◆ Dataset content ◆
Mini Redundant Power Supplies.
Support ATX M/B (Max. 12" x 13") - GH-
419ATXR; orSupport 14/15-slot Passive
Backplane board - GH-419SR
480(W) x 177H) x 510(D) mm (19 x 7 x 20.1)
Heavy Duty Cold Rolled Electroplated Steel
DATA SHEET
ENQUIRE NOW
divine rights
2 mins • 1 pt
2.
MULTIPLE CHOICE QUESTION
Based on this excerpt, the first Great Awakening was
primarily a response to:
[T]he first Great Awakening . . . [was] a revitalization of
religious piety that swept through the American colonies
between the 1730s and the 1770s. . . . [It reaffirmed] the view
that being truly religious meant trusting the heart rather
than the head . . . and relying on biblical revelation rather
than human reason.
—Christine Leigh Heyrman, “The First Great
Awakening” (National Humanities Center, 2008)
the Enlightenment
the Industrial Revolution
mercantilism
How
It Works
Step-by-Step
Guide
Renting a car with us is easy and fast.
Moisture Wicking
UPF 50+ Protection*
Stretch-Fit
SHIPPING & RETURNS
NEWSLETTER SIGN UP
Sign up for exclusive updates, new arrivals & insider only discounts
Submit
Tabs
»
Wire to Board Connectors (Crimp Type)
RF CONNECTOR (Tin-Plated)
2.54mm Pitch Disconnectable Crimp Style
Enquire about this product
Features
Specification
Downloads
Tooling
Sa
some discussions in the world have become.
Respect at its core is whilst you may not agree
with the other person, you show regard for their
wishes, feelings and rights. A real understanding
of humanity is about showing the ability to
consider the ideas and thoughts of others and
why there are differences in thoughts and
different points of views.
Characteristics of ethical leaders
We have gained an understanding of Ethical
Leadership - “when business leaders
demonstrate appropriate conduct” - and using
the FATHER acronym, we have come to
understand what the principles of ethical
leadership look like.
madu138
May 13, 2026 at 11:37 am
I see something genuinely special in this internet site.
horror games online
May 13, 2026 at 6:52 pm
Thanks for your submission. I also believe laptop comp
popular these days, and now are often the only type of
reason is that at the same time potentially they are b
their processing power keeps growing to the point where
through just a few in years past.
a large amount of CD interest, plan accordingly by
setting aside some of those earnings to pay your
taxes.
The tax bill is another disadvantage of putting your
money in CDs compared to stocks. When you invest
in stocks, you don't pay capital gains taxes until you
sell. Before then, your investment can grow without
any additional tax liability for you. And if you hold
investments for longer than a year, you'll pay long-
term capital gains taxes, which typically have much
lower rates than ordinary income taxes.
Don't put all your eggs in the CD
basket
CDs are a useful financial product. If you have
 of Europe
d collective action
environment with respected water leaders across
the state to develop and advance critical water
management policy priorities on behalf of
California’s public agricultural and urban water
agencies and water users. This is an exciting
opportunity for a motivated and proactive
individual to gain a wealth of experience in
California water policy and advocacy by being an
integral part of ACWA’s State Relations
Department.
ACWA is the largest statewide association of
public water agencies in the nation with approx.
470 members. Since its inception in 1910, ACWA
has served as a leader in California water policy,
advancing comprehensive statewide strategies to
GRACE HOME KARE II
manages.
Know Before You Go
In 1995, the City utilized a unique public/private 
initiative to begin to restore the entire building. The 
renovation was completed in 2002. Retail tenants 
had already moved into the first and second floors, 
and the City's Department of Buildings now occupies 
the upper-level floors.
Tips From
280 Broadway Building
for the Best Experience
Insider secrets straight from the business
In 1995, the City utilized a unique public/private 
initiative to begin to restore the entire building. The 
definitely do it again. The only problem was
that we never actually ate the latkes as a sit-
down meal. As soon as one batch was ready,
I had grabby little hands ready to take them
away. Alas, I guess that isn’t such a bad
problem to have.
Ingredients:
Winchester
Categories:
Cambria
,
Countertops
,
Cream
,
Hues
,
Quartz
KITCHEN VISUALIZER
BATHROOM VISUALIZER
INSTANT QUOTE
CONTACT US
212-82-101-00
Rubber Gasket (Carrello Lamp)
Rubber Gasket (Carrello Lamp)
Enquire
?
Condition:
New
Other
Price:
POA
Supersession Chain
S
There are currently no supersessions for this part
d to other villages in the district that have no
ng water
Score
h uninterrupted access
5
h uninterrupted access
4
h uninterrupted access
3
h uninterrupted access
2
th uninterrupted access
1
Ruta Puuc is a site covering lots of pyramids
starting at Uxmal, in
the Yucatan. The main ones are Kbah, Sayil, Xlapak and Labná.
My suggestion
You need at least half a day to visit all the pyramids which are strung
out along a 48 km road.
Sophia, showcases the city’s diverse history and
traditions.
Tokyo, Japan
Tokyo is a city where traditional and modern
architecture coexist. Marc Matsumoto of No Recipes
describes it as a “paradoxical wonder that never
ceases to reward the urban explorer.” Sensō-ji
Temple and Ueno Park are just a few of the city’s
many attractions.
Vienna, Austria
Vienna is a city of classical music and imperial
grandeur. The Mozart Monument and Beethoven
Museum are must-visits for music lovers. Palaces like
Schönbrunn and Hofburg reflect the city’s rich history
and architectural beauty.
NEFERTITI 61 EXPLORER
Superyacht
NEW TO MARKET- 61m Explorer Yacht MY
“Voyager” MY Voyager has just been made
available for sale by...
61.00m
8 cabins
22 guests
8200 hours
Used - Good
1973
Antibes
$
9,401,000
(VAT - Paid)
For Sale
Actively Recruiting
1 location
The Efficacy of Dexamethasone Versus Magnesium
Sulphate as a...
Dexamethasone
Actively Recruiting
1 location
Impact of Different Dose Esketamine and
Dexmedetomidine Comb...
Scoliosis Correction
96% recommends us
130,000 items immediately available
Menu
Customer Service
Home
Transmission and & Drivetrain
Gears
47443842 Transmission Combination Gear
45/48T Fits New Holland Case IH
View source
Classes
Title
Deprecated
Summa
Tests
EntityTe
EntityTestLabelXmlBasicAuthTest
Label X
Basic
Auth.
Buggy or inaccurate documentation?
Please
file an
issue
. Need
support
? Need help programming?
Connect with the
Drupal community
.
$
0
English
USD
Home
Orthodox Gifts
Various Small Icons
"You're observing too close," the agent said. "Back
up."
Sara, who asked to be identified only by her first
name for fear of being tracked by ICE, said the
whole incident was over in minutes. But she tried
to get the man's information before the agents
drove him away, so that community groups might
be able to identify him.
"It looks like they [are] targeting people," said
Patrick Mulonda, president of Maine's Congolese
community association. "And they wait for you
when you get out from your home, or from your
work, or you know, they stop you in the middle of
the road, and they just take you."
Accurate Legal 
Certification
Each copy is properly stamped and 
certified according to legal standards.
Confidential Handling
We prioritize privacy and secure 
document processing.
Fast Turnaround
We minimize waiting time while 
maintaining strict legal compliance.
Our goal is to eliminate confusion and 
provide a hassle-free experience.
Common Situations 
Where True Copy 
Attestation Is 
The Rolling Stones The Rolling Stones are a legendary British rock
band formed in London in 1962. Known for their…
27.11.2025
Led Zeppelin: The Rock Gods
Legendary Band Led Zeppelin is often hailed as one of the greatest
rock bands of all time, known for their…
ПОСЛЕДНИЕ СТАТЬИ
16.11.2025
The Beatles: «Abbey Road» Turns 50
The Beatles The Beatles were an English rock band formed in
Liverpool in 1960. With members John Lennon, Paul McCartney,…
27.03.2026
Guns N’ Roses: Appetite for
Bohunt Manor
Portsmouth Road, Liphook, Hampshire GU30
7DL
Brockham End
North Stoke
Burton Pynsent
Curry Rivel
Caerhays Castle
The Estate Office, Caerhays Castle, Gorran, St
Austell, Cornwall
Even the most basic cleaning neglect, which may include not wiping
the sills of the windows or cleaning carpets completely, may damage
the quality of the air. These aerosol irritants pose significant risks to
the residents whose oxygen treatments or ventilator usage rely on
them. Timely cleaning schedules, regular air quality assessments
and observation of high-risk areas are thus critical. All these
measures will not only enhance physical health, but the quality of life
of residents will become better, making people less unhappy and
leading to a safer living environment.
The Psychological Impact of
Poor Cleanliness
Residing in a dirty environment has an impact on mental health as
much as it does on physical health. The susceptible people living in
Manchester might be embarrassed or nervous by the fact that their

◆ Work required ◆
Of the lines above, output exactly those from the line bearing "Moisture Wicking" through the line bearing "California’s public agricultural", inclusive.

◆ Answer area ◆
Moisture Wicking
UPF 50+ Protection*
Stretch-Fit
SHIPPING & RETURNS
NEWSLETTER SIGN UP
Sign up for exclusive updates, new arrivals & insider only discounts
Submit
Tabs
»
Wire to Board Connectors (Crimp Type)
RF CONNECTOR (Tin-Plated)
2.54mm Pitch Disconnectable Crimp Style
Enquire about this product
Features
Specification
Downloads
Tooling
Sa
some discussions in the world have become.
Respect at its core is whilst you may not agree
with the other person, you show regard for their
wishes, feelings and rights. A real understanding
of humanity is about showing the ability to
consider the ideas and thoughts of others and
why there are differences in thoughts and
different points of views.
Characteristics of ethical leaders
We have gained an understanding of Ethical
Leadership - “when business leaders
demonstrate appropriate conduct” - and using
the FATHER acronym, we have come to
understand what the principles of ethical
leadership look like.
madu138
May 13, 2026 at 11:37 am
I see something genuinely special in this internet site.
horror games online
May 13, 2026 at 6:52 pm
Thanks for your submission. I also believe laptop comp
popular these days, and now are often the only type of
reason is that at the same time potentially they are b
their processing power keeps growing to the point where
through just a few in years past.
a large amount of CD interest, plan accordingly by
setting aside some of those earnings to pay your
taxes.
The tax bill is another disadvantage of putting your
money in CDs compared to stocks. When you invest
in stocks, you don't pay capital gains taxes until you
sell. Before then, your investment can grow without
any additional tax liability for you. And if you hold
investments for longer than a year, you'll pay long-
term capital gains taxes, which typically have much
lower rates than ordinary income taxes.
Don't put all your eggs in the CD
basket
CDs are a useful financial product. If you have
 of Europe
d collective action
environment with respected water leaders across
the state to develop and advance critical water
management policy priorities on behalf of
California’s public agricultural and urban water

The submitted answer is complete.